**What the exercise asks**
Would you write out all of the entries below, exactly as they stand?

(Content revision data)
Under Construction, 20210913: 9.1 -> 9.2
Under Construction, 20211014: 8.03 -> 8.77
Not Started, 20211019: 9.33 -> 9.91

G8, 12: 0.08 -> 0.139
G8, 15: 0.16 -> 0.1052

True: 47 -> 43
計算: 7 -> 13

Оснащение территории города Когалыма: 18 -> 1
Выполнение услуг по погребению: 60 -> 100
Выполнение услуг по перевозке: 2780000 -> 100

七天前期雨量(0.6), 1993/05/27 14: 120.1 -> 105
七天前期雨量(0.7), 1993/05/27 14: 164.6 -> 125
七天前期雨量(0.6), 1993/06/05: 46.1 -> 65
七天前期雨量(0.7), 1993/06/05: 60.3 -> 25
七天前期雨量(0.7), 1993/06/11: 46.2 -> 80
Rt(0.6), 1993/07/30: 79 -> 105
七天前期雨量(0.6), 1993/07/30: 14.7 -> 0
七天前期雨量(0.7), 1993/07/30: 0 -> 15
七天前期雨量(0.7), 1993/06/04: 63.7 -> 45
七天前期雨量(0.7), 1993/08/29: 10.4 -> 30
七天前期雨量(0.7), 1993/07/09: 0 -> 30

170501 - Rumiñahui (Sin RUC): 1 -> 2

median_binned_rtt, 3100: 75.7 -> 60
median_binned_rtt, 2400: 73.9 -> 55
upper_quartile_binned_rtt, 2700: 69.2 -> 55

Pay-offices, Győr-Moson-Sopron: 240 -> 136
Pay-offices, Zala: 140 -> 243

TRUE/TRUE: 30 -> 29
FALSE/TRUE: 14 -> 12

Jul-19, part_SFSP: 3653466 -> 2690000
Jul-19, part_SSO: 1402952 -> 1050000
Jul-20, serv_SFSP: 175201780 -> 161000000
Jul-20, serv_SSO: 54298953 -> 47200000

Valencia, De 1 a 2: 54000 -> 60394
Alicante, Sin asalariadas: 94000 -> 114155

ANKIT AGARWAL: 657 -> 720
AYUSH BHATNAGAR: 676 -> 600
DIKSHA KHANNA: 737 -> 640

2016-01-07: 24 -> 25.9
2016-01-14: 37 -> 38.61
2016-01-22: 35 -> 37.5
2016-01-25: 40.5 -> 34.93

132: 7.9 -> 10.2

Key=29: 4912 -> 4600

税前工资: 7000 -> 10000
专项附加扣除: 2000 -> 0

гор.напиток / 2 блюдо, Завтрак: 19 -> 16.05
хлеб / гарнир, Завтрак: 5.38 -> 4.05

**Answer box**
Under Construction, 20210913: 9.1 -> 9.2
Under Construction, 20211014: 8.03 -> 8.77
Not Started, 20211019: 9.33 -> 9.91

G8, 12: 0.08 -> 0.139
G8, 15: 0.16 -> 0.1052

True: 47 -> 43
計算: 7 -> 13

Оснащение территории города Когалыма: 18 -> 1
Выполнение услуг по погребению: 60 -> 100
Выполнение услуг по перевозке: 2780000 -> 100

七天前期雨量(0.6), 1993/05/27 14: 120.1 -> 105
七天前期雨量(0.7), 1993/05/27 14: 164.6 -> 125
七天前期雨量(0.6), 1993/06/05: 46.1 -> 65
七天前期雨量(0.7), 1993/06/05: 60.3 -> 25
七天前期雨量(0.7), 1993/06/11: 46.2 -> 80
Rt(0.6), 1993/07/30: 79 -> 105
七天前期雨量(0.6), 1993/07/30: 14.7 -> 0
七天前期雨量(0.7), 1993/07/30: 0 -> 15
七天前期雨量(0.7), 1993/06/04: 63.7 -> 45
七天前期雨量(0.7), 1993/08/29: 10.4 -> 30
七天前期雨量(0.7), 1993/07/09: 0 -> 30

170501 - Rumiñahui (Sin RUC): 1 -> 2

median_binned_rtt, 3100: 75.7 -> 60
median_binned_rtt, 2400: 73.9 -> 55
upper_quartile_binned_rtt, 2700: 69.2 -> 55

Pay-offices, Győr-Moson-Sopron: 240 -> 136
Pay-offices, Zala: 140 -> 243

TRUE/TRUE: 30 -> 29
FALSE/TRUE: 14 -> 12

Jul-19, part_SFSP: 3653466 -> 2690000
Jul-19, part_SSO: 1402952 -> 1050000
Jul-20, serv_SFSP: 175201780 -> 161000000
Jul-20, serv_SSO: 54298953 -> 47200000

Valencia, De 1 a 2: 54000 -> 60394
Alicante, Sin asalariadas: 94000 -> 114155

ANKIT AGARWAL: 657 -> 720
AYUSH BHATNAGAR: 676 -> 600
DIKSHA KHANNA: 737 -> 640

2016-01-07: 24 -> 25.9
2016-01-14: 37 -> 38.61
2016-01-22: 35 -> 37.5
2016-01-25: 40.5 -> 34.93

132: 7.9 -> 10.2

Key=29: 4912 -> 4600

税前工资: 7000 -> 10000
专项附加扣除: 2000 -> 0

гор.напиток / 2 блюдо, Завтрак: 19 -> 16.05
хлеб / гарнир, Завтрак: 5.38 -> 4.05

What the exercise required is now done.